- [Exercise input]
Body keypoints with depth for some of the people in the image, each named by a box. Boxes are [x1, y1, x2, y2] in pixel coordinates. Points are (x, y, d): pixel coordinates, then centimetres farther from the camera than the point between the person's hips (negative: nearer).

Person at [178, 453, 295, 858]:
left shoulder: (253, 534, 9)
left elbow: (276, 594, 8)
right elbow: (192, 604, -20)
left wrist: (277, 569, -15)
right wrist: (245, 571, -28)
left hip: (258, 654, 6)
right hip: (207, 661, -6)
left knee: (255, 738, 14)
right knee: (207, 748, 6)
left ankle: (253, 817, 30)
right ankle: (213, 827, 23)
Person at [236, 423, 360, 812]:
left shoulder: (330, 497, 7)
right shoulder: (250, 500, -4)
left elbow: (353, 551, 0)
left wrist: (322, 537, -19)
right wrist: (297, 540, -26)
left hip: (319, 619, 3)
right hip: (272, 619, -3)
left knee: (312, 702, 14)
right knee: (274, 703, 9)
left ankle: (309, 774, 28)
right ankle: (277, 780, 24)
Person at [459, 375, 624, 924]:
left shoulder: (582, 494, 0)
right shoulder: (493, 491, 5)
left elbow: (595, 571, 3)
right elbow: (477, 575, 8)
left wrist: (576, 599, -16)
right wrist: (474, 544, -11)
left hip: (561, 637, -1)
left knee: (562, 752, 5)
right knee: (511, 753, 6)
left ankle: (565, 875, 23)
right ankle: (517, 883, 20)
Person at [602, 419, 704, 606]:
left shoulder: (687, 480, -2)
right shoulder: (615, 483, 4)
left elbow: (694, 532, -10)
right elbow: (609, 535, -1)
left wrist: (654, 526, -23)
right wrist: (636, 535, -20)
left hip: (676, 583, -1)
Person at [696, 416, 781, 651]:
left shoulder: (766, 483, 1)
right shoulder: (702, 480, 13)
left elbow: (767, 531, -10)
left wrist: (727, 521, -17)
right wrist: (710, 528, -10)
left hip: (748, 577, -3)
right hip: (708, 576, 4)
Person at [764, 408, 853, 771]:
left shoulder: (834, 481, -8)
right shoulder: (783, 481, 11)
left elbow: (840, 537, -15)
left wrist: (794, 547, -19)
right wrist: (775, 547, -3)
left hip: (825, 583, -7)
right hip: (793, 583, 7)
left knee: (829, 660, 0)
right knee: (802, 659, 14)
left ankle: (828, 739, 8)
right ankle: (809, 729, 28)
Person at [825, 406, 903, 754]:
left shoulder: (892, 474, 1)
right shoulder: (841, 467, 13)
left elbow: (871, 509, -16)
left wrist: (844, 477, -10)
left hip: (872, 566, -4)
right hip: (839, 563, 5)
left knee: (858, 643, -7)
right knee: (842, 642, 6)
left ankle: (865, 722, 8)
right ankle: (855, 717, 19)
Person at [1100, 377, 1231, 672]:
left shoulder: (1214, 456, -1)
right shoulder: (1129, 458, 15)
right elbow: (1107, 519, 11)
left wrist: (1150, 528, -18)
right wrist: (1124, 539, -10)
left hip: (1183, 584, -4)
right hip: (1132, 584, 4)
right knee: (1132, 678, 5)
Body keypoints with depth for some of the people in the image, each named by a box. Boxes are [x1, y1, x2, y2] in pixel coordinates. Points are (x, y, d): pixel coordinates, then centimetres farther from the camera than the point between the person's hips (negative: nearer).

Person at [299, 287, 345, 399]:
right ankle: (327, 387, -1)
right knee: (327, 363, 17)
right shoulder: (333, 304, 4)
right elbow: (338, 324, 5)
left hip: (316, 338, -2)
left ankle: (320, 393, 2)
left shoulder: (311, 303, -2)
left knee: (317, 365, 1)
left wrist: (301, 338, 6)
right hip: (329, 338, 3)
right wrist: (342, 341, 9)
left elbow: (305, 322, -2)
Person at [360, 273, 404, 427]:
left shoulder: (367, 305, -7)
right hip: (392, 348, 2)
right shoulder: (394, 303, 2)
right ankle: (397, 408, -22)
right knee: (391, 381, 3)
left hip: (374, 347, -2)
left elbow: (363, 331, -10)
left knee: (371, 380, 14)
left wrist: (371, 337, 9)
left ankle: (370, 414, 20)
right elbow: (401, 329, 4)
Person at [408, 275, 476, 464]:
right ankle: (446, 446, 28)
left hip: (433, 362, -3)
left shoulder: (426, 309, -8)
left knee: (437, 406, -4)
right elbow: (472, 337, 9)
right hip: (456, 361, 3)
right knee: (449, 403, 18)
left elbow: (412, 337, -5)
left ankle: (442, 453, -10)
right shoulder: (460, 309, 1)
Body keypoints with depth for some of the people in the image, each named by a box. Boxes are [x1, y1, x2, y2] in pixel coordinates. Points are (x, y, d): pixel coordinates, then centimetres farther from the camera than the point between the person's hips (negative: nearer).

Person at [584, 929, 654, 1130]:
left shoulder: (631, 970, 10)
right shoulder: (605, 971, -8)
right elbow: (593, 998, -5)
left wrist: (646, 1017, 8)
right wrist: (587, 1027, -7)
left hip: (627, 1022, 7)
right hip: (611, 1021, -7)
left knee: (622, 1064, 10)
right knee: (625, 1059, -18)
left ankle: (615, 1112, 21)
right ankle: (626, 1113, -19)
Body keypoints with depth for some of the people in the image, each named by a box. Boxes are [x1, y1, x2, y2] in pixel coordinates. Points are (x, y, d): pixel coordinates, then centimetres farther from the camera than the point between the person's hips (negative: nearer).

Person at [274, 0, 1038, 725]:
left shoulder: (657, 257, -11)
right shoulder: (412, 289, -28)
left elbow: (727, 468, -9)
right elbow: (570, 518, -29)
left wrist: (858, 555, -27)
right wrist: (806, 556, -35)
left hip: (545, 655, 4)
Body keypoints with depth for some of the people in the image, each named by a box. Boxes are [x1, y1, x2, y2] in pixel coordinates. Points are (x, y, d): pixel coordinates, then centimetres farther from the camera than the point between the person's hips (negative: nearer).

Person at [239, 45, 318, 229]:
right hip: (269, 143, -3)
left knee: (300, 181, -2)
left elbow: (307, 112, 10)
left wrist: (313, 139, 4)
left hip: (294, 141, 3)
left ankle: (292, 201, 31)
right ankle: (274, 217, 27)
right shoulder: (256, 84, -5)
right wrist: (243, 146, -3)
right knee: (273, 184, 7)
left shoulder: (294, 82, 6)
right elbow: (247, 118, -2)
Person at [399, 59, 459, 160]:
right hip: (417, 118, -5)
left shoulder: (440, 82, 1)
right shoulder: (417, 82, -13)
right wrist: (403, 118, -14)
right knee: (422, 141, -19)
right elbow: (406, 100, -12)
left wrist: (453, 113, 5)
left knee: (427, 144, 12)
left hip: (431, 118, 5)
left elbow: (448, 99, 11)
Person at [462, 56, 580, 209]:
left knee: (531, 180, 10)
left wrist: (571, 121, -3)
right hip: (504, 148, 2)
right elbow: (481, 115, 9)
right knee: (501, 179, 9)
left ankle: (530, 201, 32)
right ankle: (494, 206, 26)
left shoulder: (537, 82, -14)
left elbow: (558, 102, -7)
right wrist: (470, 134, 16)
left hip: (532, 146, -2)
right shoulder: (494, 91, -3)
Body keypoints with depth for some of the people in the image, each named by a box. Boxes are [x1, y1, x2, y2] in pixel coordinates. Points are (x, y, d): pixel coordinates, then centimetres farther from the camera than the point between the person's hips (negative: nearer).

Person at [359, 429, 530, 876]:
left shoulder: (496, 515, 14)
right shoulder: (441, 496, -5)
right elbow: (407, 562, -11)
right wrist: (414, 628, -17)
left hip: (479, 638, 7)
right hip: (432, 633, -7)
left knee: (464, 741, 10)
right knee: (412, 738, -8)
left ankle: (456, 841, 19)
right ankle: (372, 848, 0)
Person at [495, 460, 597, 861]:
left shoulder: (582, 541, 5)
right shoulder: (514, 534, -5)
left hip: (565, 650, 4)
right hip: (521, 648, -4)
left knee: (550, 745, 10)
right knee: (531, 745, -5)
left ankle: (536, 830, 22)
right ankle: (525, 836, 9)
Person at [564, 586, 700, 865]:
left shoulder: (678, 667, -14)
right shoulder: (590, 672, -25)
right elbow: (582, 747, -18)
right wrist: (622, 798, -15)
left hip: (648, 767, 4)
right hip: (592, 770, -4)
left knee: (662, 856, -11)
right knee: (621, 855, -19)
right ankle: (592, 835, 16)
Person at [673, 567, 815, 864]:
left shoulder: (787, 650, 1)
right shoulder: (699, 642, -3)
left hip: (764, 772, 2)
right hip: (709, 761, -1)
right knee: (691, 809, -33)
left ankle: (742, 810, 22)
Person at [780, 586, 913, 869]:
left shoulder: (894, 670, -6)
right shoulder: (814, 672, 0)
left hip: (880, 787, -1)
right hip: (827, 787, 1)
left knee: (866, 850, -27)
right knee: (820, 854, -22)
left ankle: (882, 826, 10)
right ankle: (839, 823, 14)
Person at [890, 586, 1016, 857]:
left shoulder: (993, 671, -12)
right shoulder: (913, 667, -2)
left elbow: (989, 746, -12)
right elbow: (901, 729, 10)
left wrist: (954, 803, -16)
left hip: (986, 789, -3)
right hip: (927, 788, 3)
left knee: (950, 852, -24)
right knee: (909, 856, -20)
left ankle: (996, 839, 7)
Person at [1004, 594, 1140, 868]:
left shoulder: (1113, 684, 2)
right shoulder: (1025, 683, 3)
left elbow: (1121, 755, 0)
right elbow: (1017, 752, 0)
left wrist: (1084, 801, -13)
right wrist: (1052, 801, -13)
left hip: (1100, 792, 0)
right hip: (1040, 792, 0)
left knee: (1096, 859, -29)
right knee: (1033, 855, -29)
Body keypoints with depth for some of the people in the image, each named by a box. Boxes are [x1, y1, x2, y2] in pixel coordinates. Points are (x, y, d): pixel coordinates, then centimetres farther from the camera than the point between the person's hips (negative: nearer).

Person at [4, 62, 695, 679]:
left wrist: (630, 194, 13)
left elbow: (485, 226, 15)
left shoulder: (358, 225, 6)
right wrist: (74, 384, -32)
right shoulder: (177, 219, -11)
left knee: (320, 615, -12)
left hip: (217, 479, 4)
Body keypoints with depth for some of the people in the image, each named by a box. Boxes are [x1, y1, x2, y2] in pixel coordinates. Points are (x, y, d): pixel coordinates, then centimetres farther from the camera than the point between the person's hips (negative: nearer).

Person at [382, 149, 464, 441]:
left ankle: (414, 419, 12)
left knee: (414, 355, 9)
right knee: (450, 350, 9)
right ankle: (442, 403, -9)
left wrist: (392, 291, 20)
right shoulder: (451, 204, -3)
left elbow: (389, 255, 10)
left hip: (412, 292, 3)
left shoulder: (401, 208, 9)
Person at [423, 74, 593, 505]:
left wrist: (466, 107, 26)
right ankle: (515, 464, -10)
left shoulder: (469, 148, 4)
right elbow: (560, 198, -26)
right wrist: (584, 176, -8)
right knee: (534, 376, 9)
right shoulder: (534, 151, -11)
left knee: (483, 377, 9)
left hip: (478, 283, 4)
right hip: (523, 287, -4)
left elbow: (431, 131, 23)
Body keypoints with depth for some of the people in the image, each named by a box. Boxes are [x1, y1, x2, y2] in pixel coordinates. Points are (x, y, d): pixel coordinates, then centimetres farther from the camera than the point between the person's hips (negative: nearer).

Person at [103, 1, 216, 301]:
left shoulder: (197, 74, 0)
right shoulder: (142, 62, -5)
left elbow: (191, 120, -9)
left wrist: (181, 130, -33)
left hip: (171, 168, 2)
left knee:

- [Required work] The reply should consist solely of the lines above from the one that has "right hip: (592, 770, -4)" through the one that has "right hip: (827, 787, 1)", reproduced exactly.

- [Exercise output]
right hip: (592, 770, -4)
left knee: (662, 856, -11)
right knee: (621, 855, -19)
right ankle: (592, 835, 16)
Person at [673, 567, 815, 864]:
left shoulder: (787, 650, 1)
right shoulder: (699, 642, -3)
left hip: (764, 772, 2)
right hip: (709, 761, -1)
right knee: (691, 809, -33)
left ankle: (742, 810, 22)
Person at [780, 586, 913, 869]:
left shoulder: (894, 670, -6)
right shoulder: (814, 672, 0)
left hip: (880, 787, -1)
right hip: (827, 787, 1)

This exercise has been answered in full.